J’essaie également de comprendre, dans ce livre, comment Foucault a pensé l’émergence du libéralisme à l’époque moderne. Je reconstitue aussi les différents usages contemporains des concepts qu’il a développé autour du corps. Enfin, je détaille quelques éléments centraux de son épistémologie. Je m’intéresse en particulier à ce qu’il appelle les « régimes de vérité » qui sont des cadres à l’intérieur desquels les pratiques de véridiction déterminent la position des acteurs. On a parfois fait le reproche à Foucault d’être un relativiste dédaignant les catégories du vrai et du faux. Cela n’a strictement aucun sens. Le philosophe envisageait la vérité comme une pratique qui ne se restreignait pas au seul domaine de la science ; mais il ne refusait nullement à cette dernière la force du vrai.

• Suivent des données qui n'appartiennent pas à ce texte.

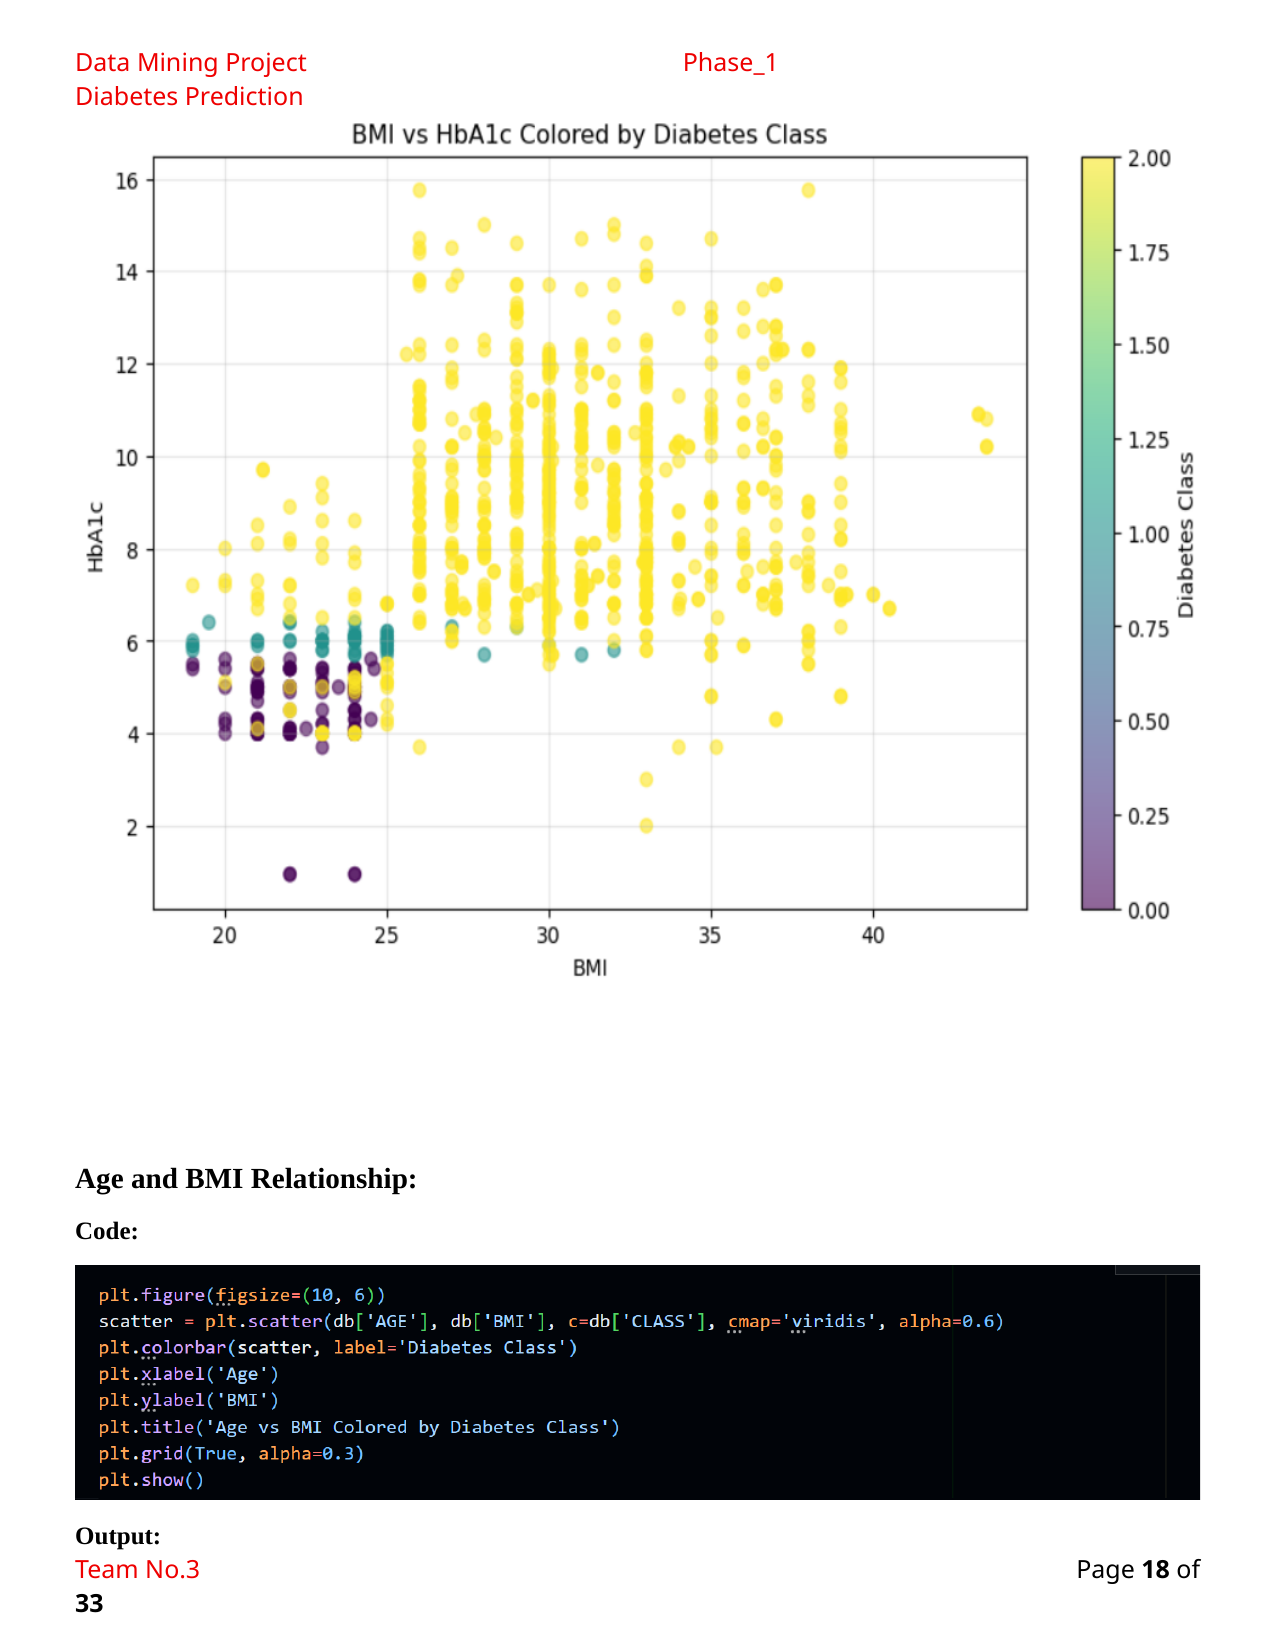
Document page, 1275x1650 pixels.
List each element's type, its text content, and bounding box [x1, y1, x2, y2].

picture [75, 113, 1200, 985]
text Age and BMI Relationship: [75, 1161, 1200, 1194]
picture [75, 1265, 1200, 1500]
text Output: [75, 1521, 1200, 1550]
text Code: [75, 1216, 1200, 1245]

Quels sont les apports de l’ouvrage ?

Foucault fait l’objet d’interprétations très diverses. Son œuvre se prête à ces usages multiples. J’ai tenté de travailler au plus prêt de ses textes, pour éviter les interprétations controuvées ou hasardeuses. C’est à partir de cette lecture serrée que j’ai envisagé des déploiements théoriques et empiriques plus variés. Les apports du livre se situent donc à la croisée d’une étude précise des productions foucaldiennes et des interprétations historiques, sociologiques et/ou anthropologiques que l’on peut en faire.

Comment avez-vous construit votre ouvrage ?

Comme il s’agit de textes précédemment publiés, j’ai cherché d’abord à les actualiser, à les affiner… Puis j’ai travaillé à la cohérence globale de l’ensemble. Il m’a semblé important de construire une progression logique dans la lecture : je commence par éprouver empiriquement des concepts foucaldiens, puis je propose des généalogies de certaines de ses propositions concernant le corps, enfin je détaille les appuis épistémologiques de ses travaux. L’enjeu est donc de donner à voir la fécondité des approches de Foucault, mais aussi certaines de ses limites dont il peut être productif d’étudier les confins.

A quel public s’adresse l’ouvrage ?

J’ai essayé de faire un ouvrage qui s’adresse à celles et ceux que le travail de Foucault peut intéresser. Comme je travaille à la jointure de l’histoire, de la sociologie et de l’anthropologie, je tente, dans le livre, de m’adresser à celles et ceux qui, dans ces disciplines, pourraient trouver des ressources utiles dans l’œuvre de Foucault.


Jérôme Lamy est historien et sociologue des sciences. Chargé de recherche (HDR) au CNRS, membre du CERTOP, ses domaines de recherche sont la sociologie des activités spatiales, la sociologie historique des politiques publiques de la recherche, l’histoire et la sociologie des sciences humaines et sociales.